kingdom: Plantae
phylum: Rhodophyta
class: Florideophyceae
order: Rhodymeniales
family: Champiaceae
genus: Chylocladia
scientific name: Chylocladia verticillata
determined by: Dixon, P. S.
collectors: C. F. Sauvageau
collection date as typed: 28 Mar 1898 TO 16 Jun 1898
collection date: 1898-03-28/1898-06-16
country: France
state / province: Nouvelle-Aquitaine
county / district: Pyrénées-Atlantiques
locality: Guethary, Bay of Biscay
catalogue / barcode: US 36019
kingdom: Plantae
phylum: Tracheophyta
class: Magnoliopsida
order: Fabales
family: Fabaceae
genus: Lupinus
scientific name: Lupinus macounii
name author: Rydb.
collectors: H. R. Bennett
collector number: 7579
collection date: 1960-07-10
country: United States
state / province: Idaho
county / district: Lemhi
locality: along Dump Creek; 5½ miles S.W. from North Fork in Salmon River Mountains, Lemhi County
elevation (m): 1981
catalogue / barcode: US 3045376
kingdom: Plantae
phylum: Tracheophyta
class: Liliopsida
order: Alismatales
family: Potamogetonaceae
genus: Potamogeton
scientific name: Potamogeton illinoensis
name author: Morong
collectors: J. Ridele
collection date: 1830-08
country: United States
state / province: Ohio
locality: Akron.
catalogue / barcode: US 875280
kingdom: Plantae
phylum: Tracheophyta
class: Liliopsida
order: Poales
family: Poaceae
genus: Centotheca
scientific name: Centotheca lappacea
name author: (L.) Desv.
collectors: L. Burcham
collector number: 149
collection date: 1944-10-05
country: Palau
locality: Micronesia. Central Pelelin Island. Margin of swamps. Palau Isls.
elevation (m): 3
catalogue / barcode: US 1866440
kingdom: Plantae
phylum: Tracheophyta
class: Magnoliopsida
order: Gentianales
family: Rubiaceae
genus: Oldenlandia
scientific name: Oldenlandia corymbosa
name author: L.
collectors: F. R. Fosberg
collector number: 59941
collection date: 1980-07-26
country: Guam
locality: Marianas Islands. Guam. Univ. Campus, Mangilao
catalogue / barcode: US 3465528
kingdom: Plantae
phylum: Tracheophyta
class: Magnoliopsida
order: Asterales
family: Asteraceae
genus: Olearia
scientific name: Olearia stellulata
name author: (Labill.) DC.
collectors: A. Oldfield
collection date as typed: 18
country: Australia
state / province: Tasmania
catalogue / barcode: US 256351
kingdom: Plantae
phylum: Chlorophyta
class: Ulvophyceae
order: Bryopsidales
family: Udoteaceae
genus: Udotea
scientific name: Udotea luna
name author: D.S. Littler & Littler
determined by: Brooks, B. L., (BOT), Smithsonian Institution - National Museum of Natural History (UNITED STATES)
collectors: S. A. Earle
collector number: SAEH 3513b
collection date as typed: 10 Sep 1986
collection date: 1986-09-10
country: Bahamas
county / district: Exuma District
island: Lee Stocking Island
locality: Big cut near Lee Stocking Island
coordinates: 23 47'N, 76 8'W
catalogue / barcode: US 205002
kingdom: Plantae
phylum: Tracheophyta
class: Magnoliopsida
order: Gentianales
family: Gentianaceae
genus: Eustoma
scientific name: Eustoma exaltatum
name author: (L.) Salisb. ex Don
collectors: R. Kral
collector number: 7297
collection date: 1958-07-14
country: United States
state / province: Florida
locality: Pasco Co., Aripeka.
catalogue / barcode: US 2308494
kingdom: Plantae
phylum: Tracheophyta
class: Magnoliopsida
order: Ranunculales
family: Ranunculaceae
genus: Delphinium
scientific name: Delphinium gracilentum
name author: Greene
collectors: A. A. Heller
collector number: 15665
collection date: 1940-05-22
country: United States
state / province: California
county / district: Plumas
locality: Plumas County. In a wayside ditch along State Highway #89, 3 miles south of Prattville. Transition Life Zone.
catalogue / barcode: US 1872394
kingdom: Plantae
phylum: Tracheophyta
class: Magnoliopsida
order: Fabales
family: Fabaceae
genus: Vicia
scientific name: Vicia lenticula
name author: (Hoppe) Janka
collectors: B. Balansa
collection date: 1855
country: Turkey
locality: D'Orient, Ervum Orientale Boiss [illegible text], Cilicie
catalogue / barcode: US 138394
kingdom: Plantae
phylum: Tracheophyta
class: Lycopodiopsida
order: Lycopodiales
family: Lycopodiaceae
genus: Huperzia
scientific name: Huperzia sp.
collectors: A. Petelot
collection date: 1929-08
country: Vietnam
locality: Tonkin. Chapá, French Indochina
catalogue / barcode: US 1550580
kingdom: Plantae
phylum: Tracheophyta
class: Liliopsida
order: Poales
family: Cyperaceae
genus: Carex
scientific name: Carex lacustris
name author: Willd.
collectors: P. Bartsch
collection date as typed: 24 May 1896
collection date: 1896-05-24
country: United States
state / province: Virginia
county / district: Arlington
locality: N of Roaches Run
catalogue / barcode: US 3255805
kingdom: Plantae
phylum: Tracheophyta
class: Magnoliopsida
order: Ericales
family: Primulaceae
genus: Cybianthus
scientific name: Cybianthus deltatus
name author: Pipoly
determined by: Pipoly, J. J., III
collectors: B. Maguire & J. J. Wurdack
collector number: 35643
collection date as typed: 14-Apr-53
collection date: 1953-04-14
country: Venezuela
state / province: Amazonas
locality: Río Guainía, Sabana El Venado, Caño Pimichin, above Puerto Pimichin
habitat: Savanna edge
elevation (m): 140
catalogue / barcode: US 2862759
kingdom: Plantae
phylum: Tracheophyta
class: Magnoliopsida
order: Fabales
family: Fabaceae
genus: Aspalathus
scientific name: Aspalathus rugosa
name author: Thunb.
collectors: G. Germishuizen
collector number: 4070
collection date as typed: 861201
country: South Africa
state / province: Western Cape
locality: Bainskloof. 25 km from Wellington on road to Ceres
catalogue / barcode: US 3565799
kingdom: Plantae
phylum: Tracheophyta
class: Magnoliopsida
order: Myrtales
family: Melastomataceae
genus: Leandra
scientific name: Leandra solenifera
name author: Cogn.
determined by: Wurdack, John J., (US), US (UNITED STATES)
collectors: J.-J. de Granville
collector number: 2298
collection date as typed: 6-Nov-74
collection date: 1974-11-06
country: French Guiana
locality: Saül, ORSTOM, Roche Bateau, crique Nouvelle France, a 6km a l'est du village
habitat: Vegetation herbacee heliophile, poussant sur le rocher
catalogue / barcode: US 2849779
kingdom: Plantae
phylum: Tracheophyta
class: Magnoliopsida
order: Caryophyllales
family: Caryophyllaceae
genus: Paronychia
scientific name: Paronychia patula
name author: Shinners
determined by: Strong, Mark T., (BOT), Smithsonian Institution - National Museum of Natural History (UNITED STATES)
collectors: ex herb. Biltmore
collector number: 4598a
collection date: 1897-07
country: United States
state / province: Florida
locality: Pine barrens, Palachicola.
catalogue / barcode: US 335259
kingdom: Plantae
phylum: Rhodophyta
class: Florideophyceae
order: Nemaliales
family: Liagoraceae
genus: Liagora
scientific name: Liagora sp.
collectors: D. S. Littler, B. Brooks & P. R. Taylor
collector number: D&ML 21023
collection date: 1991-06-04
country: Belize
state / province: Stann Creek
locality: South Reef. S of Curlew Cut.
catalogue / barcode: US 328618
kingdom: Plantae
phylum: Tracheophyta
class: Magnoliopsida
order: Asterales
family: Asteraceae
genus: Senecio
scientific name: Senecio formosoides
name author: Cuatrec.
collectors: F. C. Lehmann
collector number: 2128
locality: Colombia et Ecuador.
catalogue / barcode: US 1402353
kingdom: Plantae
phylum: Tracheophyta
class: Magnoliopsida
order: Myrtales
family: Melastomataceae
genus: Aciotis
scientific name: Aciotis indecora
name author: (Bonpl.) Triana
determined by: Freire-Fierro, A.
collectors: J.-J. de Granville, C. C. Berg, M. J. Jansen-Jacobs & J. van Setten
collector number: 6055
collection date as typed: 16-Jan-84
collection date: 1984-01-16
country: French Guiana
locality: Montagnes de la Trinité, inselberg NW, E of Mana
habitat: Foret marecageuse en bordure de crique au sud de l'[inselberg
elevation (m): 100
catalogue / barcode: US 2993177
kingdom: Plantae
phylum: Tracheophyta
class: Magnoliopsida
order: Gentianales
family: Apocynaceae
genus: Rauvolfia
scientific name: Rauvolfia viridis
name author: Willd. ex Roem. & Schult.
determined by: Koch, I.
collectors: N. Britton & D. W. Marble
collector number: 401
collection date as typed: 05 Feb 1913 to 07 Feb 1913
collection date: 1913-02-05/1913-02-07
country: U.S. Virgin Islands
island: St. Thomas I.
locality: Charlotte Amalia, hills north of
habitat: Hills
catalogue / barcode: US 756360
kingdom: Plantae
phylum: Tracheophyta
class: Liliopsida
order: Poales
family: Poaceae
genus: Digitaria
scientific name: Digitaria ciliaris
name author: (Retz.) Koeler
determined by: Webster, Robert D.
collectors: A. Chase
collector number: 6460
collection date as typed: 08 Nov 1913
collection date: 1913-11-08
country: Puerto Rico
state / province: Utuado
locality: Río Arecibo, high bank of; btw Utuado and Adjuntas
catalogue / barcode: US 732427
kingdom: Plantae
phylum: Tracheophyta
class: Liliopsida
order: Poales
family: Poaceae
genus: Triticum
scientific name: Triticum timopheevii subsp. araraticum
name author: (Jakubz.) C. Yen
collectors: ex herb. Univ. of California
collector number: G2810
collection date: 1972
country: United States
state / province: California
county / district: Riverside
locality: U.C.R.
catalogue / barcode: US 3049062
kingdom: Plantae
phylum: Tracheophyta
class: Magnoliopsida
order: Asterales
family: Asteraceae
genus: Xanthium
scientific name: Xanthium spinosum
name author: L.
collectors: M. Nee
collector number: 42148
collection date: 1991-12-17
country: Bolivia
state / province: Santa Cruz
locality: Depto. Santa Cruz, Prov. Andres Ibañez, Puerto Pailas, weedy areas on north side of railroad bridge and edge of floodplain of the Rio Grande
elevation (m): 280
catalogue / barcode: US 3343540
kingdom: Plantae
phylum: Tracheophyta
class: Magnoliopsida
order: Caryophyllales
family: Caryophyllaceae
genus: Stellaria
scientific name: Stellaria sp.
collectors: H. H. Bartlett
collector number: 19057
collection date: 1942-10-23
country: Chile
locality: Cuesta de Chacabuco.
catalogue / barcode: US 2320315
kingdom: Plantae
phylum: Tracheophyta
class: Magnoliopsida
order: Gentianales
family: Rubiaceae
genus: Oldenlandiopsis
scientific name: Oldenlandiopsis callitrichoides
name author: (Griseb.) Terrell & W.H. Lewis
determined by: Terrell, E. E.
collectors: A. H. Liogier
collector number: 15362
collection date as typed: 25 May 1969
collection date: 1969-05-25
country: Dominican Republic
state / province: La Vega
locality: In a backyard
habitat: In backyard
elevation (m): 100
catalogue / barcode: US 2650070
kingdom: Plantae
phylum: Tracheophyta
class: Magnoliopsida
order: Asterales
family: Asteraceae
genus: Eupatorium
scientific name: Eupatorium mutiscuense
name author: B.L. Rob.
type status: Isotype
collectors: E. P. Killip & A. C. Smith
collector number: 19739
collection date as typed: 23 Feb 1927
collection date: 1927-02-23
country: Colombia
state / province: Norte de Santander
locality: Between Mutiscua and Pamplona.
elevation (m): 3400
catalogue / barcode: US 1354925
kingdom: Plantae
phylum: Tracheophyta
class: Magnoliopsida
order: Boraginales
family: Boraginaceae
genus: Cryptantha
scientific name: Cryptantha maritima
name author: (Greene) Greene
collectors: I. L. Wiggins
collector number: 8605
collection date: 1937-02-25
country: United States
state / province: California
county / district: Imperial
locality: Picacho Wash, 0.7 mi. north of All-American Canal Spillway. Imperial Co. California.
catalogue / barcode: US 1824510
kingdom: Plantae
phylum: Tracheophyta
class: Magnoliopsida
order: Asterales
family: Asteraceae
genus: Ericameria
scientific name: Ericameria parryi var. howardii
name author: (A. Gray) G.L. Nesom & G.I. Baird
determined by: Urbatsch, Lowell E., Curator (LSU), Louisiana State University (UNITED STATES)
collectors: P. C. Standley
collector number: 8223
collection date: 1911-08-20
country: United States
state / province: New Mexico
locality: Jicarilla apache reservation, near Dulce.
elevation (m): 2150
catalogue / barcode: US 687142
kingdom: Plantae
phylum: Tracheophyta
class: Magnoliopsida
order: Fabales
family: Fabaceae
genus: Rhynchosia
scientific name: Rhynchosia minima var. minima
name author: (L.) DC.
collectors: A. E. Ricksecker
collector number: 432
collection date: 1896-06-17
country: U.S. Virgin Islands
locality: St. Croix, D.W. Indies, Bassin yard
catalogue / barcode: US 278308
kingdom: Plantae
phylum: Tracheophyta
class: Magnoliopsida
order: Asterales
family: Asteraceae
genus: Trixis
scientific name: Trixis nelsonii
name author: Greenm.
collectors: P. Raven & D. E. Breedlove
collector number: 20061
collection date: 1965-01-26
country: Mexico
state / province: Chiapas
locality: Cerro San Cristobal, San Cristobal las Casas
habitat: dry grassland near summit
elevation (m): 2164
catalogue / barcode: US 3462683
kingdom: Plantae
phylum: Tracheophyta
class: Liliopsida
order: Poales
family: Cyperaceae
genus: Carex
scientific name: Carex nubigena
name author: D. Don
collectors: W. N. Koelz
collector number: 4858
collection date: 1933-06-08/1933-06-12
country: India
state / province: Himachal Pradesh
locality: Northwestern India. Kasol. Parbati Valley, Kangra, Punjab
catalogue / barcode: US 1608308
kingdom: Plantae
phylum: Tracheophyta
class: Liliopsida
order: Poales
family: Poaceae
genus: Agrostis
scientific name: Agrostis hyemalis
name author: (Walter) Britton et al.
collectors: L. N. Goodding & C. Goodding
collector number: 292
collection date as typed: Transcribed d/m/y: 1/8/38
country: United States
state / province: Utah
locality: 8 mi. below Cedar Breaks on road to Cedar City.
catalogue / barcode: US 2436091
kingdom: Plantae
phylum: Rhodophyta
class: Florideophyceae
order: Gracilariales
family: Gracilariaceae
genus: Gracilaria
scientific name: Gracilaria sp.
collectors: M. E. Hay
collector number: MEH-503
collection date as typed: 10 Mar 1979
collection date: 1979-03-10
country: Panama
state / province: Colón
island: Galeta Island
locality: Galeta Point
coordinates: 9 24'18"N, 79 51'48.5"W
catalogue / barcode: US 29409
***
What to work on: Can you arrange the data above as a Markdown table with the columns Row and Line, starting at its first line and stopping after the line containing "genus: Lupinus", with blank lines left out?

Task response:
| Row | Line |
|---|---|
| 1 | kingdom: Plantae |
| 2 | phylum: Rhodophyta |
| 3 | class: Florideophyceae |
| 4 | order: Rhodymeniales |
| 5 | family: Champiaceae |
| 6 | genus: Chylocladia |
| 7 | scientific name: Chylocladia verticillata |
| 8 | determined by: Dixon, P. S. |
| 9 | collectors: C. F. Sauvageau |
| 10 | collection date as typed: 28 Mar 1898 TO 16 Jun 1898 |
| 11 | collection date: 1898-03-28/1898-06-16 |
| 12 | country: France |
| 13 | state / province: Nouvelle-Aquitaine |
| 14 | county / district: Pyrénées-Atlantiques |
| 15 | locality: Guethary, Bay of Biscay |
| 16 | catalogue / barcode: US 36019 |
| 17 | kingdom: Plantae |
| 18 | phylum: Tracheophyta |
| 19 | class: Magnoliopsida |
| 20 | order: Fabales |
| 21 | family: Fabaceae |
| 22 | genus: Lupinus |